Try it: Pick out the lines below that contain the string "anything" and copy them all.

Record set:
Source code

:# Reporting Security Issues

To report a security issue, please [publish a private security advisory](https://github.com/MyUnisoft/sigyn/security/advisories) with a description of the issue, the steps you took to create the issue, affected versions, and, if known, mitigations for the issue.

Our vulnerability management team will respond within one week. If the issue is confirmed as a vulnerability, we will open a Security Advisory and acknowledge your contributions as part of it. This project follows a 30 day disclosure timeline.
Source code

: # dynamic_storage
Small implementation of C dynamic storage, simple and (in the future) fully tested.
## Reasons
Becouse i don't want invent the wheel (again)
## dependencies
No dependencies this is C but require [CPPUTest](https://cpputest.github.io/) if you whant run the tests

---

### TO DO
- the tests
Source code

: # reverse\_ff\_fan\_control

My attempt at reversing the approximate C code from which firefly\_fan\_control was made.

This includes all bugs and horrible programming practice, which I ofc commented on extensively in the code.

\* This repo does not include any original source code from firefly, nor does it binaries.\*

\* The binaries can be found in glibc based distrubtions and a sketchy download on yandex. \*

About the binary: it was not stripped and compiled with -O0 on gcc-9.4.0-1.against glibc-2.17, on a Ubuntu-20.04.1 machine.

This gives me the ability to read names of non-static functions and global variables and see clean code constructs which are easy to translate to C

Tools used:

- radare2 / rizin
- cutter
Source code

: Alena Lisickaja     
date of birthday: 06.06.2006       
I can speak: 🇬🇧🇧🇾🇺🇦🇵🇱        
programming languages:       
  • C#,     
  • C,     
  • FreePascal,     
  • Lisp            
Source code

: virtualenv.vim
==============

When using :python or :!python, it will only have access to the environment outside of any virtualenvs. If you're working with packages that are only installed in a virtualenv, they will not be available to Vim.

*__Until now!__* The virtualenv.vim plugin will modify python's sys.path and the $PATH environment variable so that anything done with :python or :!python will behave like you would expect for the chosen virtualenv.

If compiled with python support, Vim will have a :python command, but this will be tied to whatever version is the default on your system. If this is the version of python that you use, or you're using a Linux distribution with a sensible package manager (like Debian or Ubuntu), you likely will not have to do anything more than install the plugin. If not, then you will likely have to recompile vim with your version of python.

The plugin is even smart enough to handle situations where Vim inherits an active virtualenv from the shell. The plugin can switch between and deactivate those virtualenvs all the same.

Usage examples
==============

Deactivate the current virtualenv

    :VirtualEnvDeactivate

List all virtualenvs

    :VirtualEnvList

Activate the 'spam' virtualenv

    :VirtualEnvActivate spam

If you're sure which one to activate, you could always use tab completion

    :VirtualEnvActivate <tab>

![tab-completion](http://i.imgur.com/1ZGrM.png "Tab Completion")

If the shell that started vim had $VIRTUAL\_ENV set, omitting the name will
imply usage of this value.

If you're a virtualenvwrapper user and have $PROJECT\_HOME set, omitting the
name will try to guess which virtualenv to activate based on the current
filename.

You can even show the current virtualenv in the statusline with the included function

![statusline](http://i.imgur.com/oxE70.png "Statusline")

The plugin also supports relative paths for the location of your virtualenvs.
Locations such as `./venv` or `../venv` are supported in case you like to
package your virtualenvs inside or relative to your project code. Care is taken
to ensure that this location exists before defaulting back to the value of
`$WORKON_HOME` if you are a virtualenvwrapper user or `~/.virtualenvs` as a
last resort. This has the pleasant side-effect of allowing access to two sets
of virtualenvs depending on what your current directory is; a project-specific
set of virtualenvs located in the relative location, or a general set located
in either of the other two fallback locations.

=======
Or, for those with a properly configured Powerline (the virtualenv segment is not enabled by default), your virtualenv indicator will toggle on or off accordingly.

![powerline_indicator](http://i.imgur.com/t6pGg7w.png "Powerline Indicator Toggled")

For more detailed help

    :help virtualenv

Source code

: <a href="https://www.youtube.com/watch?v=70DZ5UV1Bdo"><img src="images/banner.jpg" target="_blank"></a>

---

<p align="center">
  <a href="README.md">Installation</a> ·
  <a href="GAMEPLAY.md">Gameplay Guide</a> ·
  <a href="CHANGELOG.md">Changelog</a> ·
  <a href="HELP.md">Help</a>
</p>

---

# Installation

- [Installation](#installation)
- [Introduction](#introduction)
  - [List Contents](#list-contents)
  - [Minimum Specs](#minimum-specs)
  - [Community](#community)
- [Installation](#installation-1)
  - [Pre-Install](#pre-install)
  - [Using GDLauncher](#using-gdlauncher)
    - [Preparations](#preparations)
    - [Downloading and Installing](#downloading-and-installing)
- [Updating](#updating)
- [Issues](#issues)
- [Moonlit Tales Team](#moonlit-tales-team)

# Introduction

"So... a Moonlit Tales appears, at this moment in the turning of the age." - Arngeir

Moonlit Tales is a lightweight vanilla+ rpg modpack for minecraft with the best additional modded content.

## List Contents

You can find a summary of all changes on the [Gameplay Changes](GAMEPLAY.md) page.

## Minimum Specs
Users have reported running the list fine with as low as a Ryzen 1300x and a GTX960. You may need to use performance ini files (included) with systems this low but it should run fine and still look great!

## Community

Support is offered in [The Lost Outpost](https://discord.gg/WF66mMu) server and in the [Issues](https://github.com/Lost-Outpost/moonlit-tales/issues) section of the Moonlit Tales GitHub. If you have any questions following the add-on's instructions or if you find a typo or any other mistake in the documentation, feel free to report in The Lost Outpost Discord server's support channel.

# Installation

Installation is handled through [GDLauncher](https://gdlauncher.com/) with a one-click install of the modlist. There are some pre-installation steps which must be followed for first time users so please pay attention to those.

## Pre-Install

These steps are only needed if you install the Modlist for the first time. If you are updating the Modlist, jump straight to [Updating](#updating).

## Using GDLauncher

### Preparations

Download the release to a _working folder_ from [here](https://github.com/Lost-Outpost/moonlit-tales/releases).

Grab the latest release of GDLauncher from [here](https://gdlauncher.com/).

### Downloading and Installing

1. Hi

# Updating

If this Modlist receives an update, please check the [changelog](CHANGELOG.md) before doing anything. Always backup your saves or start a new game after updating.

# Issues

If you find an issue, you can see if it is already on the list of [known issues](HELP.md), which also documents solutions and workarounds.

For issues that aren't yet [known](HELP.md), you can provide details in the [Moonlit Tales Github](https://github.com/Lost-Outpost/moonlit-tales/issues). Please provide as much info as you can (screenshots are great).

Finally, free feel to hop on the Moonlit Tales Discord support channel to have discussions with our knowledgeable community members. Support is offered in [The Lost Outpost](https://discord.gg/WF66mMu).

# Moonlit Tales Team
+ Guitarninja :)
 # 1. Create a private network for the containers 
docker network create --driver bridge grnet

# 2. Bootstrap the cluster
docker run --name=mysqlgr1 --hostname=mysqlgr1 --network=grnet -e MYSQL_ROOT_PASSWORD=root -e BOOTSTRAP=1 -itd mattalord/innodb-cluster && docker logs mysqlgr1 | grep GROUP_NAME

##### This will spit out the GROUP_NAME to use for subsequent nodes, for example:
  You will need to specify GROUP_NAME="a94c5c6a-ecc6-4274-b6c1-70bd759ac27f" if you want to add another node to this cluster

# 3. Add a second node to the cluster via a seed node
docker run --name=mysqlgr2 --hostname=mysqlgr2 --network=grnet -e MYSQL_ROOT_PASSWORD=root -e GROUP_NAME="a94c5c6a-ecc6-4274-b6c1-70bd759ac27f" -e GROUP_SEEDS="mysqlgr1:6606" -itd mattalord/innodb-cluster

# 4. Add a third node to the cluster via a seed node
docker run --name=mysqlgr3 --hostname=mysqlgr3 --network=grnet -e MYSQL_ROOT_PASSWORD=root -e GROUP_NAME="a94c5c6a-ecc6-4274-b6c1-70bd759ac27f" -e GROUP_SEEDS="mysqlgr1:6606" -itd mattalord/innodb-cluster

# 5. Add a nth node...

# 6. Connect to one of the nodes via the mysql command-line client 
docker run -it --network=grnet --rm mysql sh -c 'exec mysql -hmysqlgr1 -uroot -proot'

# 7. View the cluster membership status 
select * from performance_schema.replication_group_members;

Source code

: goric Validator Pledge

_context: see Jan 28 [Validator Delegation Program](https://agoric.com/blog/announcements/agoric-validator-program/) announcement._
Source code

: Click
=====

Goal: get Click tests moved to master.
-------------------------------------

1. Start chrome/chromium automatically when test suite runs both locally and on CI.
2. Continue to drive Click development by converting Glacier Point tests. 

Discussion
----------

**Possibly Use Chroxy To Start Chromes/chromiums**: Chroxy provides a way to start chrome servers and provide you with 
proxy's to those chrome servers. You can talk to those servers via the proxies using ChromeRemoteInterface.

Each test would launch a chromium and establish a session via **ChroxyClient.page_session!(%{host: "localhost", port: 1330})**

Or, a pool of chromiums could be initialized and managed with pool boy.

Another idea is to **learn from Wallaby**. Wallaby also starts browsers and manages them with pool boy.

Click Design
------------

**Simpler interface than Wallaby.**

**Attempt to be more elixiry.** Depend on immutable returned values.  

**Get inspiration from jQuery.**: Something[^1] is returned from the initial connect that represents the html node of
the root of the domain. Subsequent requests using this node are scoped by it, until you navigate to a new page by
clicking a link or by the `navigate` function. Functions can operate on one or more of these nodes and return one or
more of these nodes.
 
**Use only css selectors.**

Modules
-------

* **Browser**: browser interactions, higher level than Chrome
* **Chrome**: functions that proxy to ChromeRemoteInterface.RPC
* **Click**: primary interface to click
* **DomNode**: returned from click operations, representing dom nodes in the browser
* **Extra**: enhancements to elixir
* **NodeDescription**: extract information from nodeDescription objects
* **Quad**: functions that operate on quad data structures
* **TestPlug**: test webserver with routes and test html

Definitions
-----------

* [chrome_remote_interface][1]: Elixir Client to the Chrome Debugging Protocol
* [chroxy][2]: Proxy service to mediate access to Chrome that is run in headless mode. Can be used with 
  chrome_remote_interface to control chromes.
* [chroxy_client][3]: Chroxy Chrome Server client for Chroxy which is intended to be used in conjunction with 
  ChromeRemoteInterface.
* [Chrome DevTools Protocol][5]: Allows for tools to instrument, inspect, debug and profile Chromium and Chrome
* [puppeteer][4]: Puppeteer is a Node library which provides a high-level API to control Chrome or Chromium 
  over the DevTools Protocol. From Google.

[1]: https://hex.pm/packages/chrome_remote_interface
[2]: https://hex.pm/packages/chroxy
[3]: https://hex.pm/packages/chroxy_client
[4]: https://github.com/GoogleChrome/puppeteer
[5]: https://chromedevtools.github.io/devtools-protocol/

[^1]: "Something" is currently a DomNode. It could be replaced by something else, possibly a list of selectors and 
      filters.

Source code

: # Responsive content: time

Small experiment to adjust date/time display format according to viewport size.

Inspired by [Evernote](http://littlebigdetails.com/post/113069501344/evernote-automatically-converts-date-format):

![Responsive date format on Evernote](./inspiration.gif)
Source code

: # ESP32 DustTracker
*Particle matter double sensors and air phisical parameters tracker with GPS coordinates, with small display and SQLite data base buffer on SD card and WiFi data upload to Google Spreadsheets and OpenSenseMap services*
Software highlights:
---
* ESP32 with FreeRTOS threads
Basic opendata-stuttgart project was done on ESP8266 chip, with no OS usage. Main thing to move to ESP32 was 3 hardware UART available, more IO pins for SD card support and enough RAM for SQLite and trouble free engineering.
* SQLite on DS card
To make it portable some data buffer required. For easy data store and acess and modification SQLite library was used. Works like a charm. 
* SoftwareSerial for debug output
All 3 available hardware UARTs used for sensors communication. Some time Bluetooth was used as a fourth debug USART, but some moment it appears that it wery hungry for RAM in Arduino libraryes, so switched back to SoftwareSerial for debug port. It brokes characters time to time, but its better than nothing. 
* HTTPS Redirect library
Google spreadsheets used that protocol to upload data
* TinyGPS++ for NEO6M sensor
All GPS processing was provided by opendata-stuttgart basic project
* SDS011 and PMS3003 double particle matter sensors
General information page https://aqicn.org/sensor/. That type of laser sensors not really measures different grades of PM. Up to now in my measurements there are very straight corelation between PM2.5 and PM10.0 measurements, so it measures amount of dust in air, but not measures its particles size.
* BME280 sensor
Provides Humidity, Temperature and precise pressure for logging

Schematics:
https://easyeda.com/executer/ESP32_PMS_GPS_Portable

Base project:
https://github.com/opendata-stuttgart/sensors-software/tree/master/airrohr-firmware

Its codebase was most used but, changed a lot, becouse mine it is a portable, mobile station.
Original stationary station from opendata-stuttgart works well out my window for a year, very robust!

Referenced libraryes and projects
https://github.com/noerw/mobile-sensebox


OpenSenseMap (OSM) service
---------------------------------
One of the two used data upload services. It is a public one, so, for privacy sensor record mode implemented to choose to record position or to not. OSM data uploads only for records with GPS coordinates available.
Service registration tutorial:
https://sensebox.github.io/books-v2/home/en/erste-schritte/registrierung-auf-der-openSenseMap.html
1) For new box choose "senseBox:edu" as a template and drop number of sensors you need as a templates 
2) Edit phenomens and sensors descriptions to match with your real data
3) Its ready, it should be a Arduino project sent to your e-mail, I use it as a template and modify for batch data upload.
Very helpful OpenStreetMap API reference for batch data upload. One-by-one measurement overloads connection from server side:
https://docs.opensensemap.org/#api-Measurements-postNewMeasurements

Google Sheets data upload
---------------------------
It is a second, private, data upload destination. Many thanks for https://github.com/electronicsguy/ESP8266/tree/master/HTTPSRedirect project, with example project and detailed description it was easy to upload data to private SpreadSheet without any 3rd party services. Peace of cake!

Response to the task:
*__Until now!__* The virtualenv.vim plugin will modify python's sys.path and the $PATH environment variable so that anything done with :python or :!python will behave like you would expect for the chosen virtualenv.
If compiled with python support, Vim will have a :python command, but this will be tied to whatever version is the default on your system. If this is the version of python that you use, or you're using a Linux distribution with a sensible package manager (like Debian or Ubuntu), you likely will not have to do anything more than install the plugin. If not, then you will likely have to recompile vim with your version of python.
If this Modlist receives an update, please check the [changelog](CHANGELOG.md) before doing anything. Always backup your saves or start a new game after updating.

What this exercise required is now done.